The U.S. Chamber of Commerce today threw the weight of the nation's largest business trade group behind language in a House bill to re-authorize the Federal Aviation Administration (FAA) bill that would federally pre-empt state laws that require commercial truck drivers operating in interstate commerce to be paid for meal and rest times.

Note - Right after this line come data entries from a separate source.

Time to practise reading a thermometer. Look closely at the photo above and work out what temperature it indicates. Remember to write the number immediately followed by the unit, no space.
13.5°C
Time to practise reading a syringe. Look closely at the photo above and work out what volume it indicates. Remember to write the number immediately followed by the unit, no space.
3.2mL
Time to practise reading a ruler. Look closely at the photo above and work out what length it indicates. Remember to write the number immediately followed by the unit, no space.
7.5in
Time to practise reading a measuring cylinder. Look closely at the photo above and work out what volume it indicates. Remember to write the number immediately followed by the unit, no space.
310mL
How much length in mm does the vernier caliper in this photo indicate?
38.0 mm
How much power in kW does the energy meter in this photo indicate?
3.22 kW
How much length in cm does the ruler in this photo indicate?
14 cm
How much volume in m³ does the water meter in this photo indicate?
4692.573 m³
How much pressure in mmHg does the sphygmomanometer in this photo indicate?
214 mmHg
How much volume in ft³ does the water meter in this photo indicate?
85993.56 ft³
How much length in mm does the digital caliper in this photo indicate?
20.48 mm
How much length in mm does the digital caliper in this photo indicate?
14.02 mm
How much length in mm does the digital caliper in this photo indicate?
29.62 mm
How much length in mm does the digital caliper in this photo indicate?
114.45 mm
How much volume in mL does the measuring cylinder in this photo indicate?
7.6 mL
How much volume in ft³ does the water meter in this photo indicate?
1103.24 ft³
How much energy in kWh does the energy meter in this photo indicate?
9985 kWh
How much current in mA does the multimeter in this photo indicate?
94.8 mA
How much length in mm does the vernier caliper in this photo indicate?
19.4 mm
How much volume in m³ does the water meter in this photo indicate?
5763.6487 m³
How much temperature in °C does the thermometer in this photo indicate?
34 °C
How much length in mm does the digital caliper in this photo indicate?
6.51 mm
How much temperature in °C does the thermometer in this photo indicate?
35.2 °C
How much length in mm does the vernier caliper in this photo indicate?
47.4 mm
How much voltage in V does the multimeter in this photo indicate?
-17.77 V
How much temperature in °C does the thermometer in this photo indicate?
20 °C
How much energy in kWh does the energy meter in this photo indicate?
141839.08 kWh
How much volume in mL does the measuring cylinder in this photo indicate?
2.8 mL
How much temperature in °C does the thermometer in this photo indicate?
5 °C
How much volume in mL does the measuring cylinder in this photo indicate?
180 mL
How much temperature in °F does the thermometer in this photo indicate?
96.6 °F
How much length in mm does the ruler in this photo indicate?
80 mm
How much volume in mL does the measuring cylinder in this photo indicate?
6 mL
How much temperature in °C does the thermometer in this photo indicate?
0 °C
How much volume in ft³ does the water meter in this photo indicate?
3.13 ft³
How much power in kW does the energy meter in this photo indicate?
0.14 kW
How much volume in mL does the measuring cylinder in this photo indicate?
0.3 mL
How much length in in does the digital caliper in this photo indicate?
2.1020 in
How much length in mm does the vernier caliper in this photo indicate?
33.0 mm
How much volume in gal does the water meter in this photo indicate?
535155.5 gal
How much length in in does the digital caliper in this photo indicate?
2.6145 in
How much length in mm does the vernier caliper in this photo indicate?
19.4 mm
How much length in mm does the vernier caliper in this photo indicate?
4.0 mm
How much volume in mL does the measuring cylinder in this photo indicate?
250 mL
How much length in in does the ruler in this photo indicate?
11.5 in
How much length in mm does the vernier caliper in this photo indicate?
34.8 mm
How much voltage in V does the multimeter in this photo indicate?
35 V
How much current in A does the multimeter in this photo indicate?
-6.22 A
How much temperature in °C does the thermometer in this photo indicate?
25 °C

In a letter, Suzanne Clark, senior executive vice president at the Chamber, said the provision would restore Congress' intent when it pre-empted state economic regulation in 1994 and established "national uniformity" for motor carriers of property. The views of the Chamber, which has about 3 million members, echo those of the American Trucking Associations (ATA), the trade group representing mostly large fleets. ATA has pushed aggressively for the amendment for several years, and has enlisted, among others, Rep. Jeff Denham (R-Calif.) to introduce the language. Denham has tried unsuccessfully several times to get the pre-emption language inserted in various bills.
Smaller truckers and the Teamsters union are fighting the amendment, as they have done in the past. They claimed the 1994 law pre-empted economic regulation of the states, not their power to regulate labor matters. They also warn that should the provision become law, it would gut any role the states have in protecting drivers from not getting paid for time not spent driving.
Debate over the five-year FAA re-authorization bill began today on the House floor. Neither Rep. Bill Shuster (R-Pa.), chair of the House Transportation and Infrastructure Committee, nor Rep. Frank LoBiondo (R-N.J.) who chairs the House Aviation Subcommittee, mentioned the trucking language in their respective opening remarks on the floor.